* Brano del documento:
Stai consultando: 'Un volo di 55.000 chilometri ', Francesco De Pinedo

   

Pagina (169/300)       Pagina_Precedente Pagina_Successiva Indice Copertina      Pagina


Pagina (169/300)       Pagina_Precedente Pagina_Successiva Indice Copertina




Un volo di 55.000 chilometri

Francesco De Pinedo
A. Mondadori Milano, 1927, pagine 287

Digitalizzazione OCR e Pubblicazione
a cura di Federico Adamoli

Aderisci al progetto!

   
[Progetto OCR]




[ Testo della pagina elaborato con OCR ]

   tiri volo di 55.000 chilometri
   165
   da violentissimi « remous ». Dopo, il vento girò a ponente, e poiché la nostra rotta era per maestro, ciò ritardava molto il nostro cammino : mi avvidi da alcune osservazioni che non facevamo più di 100 chilometri all'ora. In qualche zona la velocità era ancora più scarsa, e calcolai che la forza del vento variava tra i sessanta e gli ottanta chilometri all'ora. Come seppi di poi all'arrivo, un tifone imperversava a Nord-Est di Manilla.

* Dati forniti:
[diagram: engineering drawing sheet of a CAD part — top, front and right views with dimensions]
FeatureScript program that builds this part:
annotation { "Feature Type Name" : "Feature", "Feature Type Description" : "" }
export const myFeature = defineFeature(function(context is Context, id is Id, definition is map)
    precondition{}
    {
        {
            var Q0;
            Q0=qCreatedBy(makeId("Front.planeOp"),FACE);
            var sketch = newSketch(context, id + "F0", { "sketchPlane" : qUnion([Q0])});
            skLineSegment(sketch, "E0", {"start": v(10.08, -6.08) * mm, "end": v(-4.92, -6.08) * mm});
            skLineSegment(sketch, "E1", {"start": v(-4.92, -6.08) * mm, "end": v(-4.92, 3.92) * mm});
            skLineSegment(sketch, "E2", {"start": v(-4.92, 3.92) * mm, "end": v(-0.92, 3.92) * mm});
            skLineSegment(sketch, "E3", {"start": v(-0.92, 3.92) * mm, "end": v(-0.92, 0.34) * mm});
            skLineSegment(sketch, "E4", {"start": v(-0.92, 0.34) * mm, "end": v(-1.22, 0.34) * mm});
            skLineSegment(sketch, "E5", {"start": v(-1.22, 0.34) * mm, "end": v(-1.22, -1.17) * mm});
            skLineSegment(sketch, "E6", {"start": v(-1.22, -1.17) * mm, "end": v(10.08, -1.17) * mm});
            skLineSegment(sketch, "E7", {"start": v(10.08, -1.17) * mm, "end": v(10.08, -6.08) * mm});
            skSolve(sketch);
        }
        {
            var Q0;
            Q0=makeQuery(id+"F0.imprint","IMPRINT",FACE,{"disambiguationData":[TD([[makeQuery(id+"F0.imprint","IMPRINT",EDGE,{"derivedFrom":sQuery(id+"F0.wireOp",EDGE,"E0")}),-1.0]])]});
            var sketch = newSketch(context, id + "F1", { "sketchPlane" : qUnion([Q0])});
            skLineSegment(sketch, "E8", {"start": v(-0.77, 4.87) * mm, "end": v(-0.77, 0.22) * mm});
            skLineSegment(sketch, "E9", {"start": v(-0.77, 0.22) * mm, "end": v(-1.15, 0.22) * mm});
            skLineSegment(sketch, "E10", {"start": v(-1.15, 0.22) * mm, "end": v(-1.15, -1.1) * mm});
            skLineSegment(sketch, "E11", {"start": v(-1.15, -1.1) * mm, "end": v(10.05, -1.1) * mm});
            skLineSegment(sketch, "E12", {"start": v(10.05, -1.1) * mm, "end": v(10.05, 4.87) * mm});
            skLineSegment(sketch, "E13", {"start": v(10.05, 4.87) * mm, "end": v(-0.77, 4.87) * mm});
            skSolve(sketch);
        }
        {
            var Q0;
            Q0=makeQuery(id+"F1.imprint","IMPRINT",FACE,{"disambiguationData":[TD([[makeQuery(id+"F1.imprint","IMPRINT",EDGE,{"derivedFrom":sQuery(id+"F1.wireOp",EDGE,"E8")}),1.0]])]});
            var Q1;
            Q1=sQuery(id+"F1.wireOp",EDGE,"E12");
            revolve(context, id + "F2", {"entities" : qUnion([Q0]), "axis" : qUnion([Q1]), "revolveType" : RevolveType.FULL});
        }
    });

* Cosa fare:
A: Rispondi a queste domande sul brano del volo di 55.000 chilometri:
(i) Quale editore ha pubblicato il libro, e in che anno?
(ii) Da che parte girò il vento?
(iii) Entro quali valori variava la forza del vento, secondo il calcolo riportato?
B: Prosegui il brano sul volo di 55.000 chilometri partendo dalla frase che chiude con "a Nord-Est di Manilla."

* Le risposte:
A:
(i) A. Mondadori Milano, nel 1927.
(ii) Il vento girò a ponente.
(iii) Tra i sessanta e gli ottanta chilometri all'ora.

B:
   Oltre al vento assai forte incontrammo molti piovaschi qua e là e ovunque grossi ammassi di nubi. Mi avvidi ben presto che, con la benzina disponibile, non avrei potuto giungere a Manilla. La mia rotta era tracciata costeggiando ad Ovest l'Isola di Luzon. Feci il conto che la benzina mi sarebbe stata sufficiente per giungere circa a cento chilometri dalla mèta, e poiché non vi erano ridossi sulla costa Ovest di Luzon, sarei stato obbligato a scendere in pieno mare, provocando la perdita sicura dell'apparecchio.
   Il mare sotto di noi era bianco di spuma, e seppi poi che i piroscafi partiti in quel giorno non avevano potuto proseguire ed erano andati a ridosso per attendere il passaggio del fortunale.
   Per salvare la situazione, non vi era da fare altro che portarsi sulla costa Est di Luzon, riparata dal mare e dal vento, e di planare, accostandosi il più possibile al Nord, nella prima insenatura ove fosse qualche villaggio che per avventura avesse comunicazioni stradali o ferroviarie con Manilla. In tal modo avrei potuto ricevere, in poco tempo, la benzina necessaria per finire questa tappa disgraziata.
   Avvistai tra le nubi l'Isola di Sibuyan, un immenso cono dirupato che si eleva dal mare fino a 2500 metri di altezza, e ricordo che nelle sue vicinanze ebbi un lavoro assai faticoso per rimanere padrone dell'apparecchio tra i forti contrasti del vento.
   Alle 10.55 ero al traverso della Punta Arena nell'Isola di Luzon e potevo considerarmi in salvo, perchè la rotta proseguiva ora lungo una costa ridossata.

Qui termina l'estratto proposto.